Let's say I have a matrix \begin{bmatrix}7&3\\3&-1\end{bmatrix}
I get the corresponding eigenvalues $8$ and $-2$. Without showing all the work, if I plug in $-2$, I eventually get to one reduced equation: $$ \begin{cases} 3x + y = 0 \\ 3x = -y \end{cases} $$ In this situation, $x$ is a basic variable, but I can make so many different numbers $y$ and get a ton of different results. Is that ok? For example, I could get $(-3, 1)$, but I also could get $(1, -3)$.
By plugging $-2$, we get to $$3x+y=0$$ Writing it out as a vector: $$\vec{v} = \begin{bmatrix} x \\ y \end{bmatrix} = \begin{bmatrix} x \\ -3x \end{bmatrix} = x \begin{bmatrix} 1 \\ -3 \end{bmatrix}$$
Hence, all multiples of the vector $$\begin{bmatrix} 1 \\ -3 \end{bmatrix}$$ Are solutions to the equation.
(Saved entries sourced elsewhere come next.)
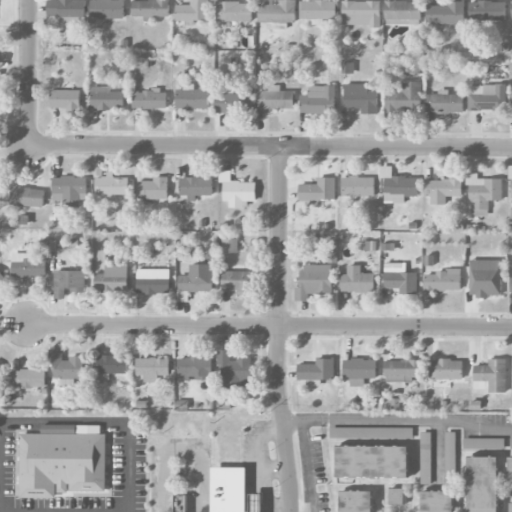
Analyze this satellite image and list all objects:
building: (151, 8)
building: (511, 8)
building: (107, 9)
building: (193, 11)
building: (234, 11)
building: (318, 11)
building: (487, 11)
building: (66, 12)
building: (277, 12)
building: (361, 13)
building: (402, 13)
building: (447, 13)
building: (348, 68)
road: (28, 72)
building: (405, 97)
building: (487, 97)
building: (191, 98)
building: (361, 98)
building: (65, 99)
building: (107, 99)
building: (149, 99)
building: (276, 99)
building: (319, 100)
building: (228, 101)
building: (444, 102)
road: (269, 147)
building: (112, 186)
building: (358, 186)
building: (398, 186)
building: (196, 187)
building: (511, 187)
building: (70, 189)
building: (153, 189)
building: (237, 190)
building: (319, 190)
building: (442, 190)
building: (483, 193)
building: (27, 197)
building: (230, 245)
building: (28, 265)
building: (1, 276)
building: (511, 276)
building: (400, 278)
building: (485, 278)
building: (112, 279)
building: (197, 279)
building: (357, 280)
building: (153, 281)
building: (236, 281)
building: (314, 281)
building: (443, 281)
building: (68, 282)
road: (269, 326)
road: (278, 330)
building: (111, 364)
building: (66, 366)
building: (152, 368)
building: (194, 368)
building: (446, 369)
building: (234, 370)
building: (317, 370)
building: (359, 370)
building: (402, 370)
building: (1, 371)
building: (491, 376)
building: (28, 378)
road: (64, 420)
road: (408, 422)
road: (293, 423)
building: (371, 432)
building: (483, 443)
building: (511, 443)
road: (183, 452)
road: (437, 454)
building: (450, 457)
building: (426, 458)
building: (62, 459)
building: (62, 461)
building: (373, 461)
building: (372, 462)
road: (309, 466)
building: (510, 467)
building: (510, 467)
road: (265, 476)
building: (483, 484)
building: (483, 484)
building: (229, 489)
building: (229, 489)
building: (396, 496)
building: (357, 500)
building: (356, 501)
building: (436, 501)
building: (438, 501)
building: (179, 503)
building: (180, 503)
building: (256, 503)
building: (256, 503)
road: (275, 504)
building: (511, 507)
building: (511, 507)
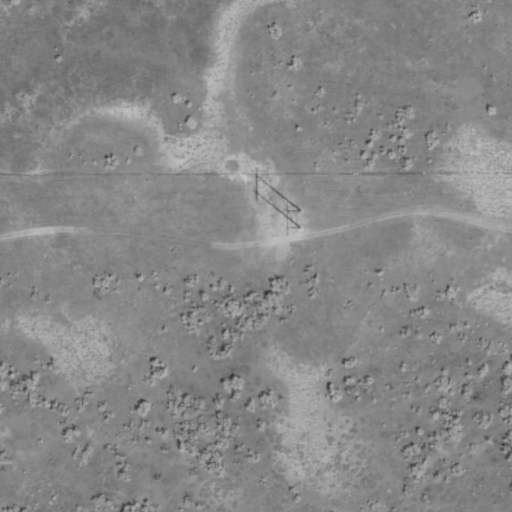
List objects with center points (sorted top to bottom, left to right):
power tower: (296, 217)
We say, then, that this vector forms the eigenspace of this eigenvalue.
So answering your question: Yes, that is ok. Every multiple of the vector will also be an eigenvector with the same eigenvalue.
Also notice that, in your case, neither $(-3,1)$ nor $(1,-3)$ are solutions to the system and hence are not eigenvectors with eigenvalue $2$.